# Happy Birthday Wyatt Furr



## Vlad (Aug 2, 2005)

Happy Birthday!


----------



## Adam I (Jun 16, 2007)

Happy Birthday !!!


----------



## fick209 (Aug 31, 2009)

Wishing you a very happy birthday


----------



## Frighteners Entertainment (Jan 24, 2006)

Have some cake, you deserve it!


----------



## Wyatt Furr (Jun 5, 2006)

Had two cakes already.Cant eat any more,but I proabably will.....
Thanks All


----------



## IMU (Apr 8, 2009)

Happy Bday!


----------



## Spooky1 (Aug 25, 2008)

Happy Birthday, WF!


----------



## Death's Door (Mar 22, 2006)

Happy Birthday to ya WF!!!!!!


----------



## Spooklights (Jul 4, 2006)

Happy Birthday WF!
And don't worry; just freeze the cake you can't eat right now, and eat it later!


----------



## Hauntiholik (May 17, 2006)

Happy birthday to you!
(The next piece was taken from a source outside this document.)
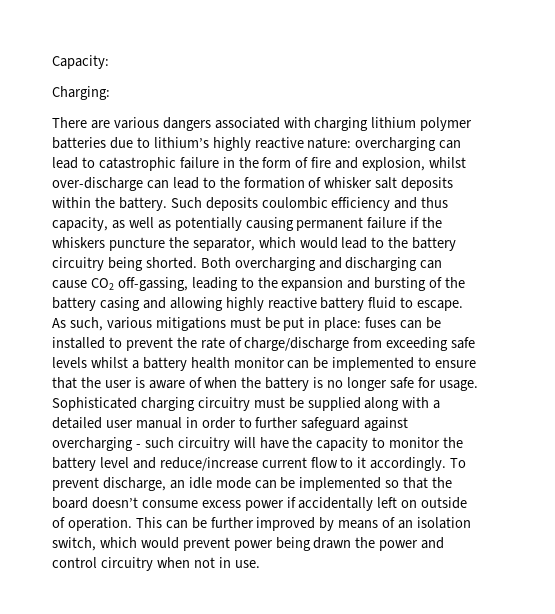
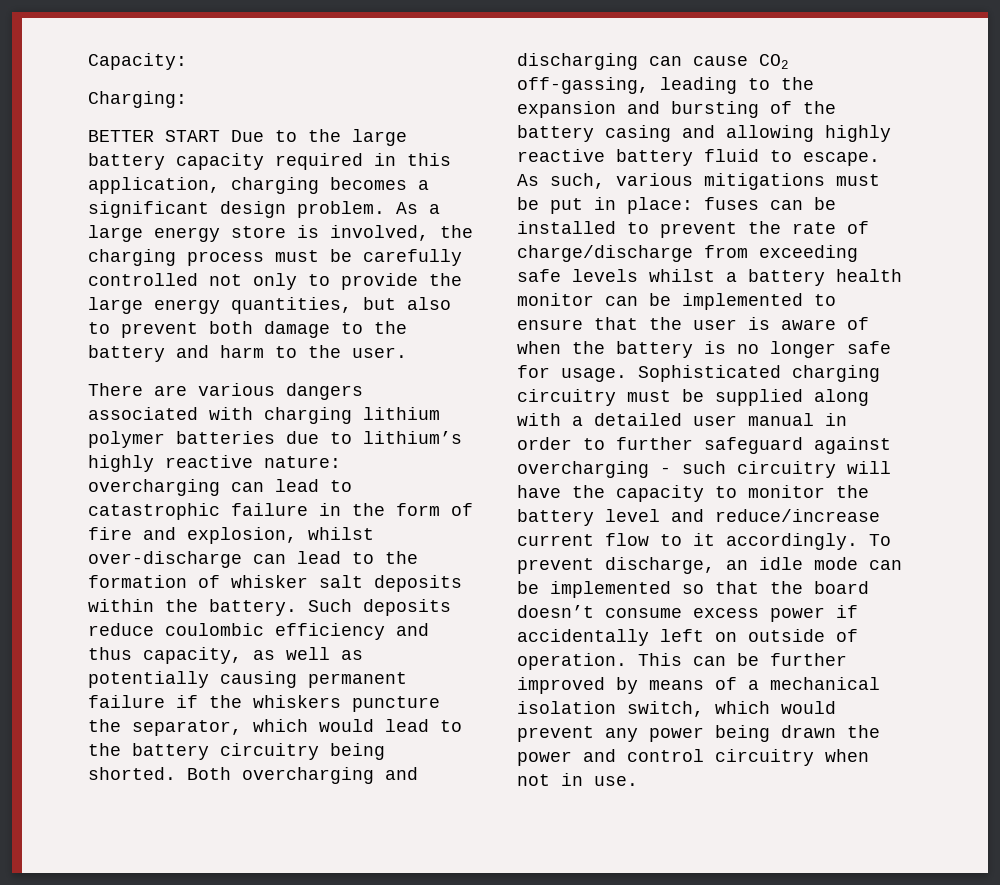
(110, 93) none -> [88,129,407,146] [88,153,451,170] [88,177,429,194] [88,201,440,218] [88,225,473,242] [88,249,462,266] [88,273,462,290] [88,297,451,314] [88,321,407,338] [88,345,407,362] // BETTER START Due to the large battery capacity required in this application, charging becomes a significant design problem. As a large energy store is involved, the charging process must be carefully controlled not only to provide the large energy quantities, but also to prevent both damage to the battery and harm to the user.
(258, 204) none -> [88,623,154,636] reduce
[398,520,414,529] an -> [748,677,880,690] a mechanical
(230, 544) none -> [605,728,638,742] any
Did you get any ice cream with those 2 cakes?


----------



## Ms. Wicked (Nov 14, 2006)

Happy birthday!!!!!


----------



## HalloweenZombie (Jul 22, 2007)

Happy Birthday!!!


----------



## HalloweenRick (Nov 25, 2005)

Happy Birthday!


----------



## RoxyBlue (Oct 6, 2008)

Happy birthday, Wyatt!


----------



## Lady Nyxie (Aug 30, 2006)

Happy (belated) Birthday!!!


----------



## Wyatt Furr (Jun 5, 2006)

Thanks to all again.
For a birthday gift,
I am going to the show "Jersey Boys" at the Venitian Hotel on Sunday.


----------



## DarkLore (Jan 25, 2009)

Happy Birthday WF.


----------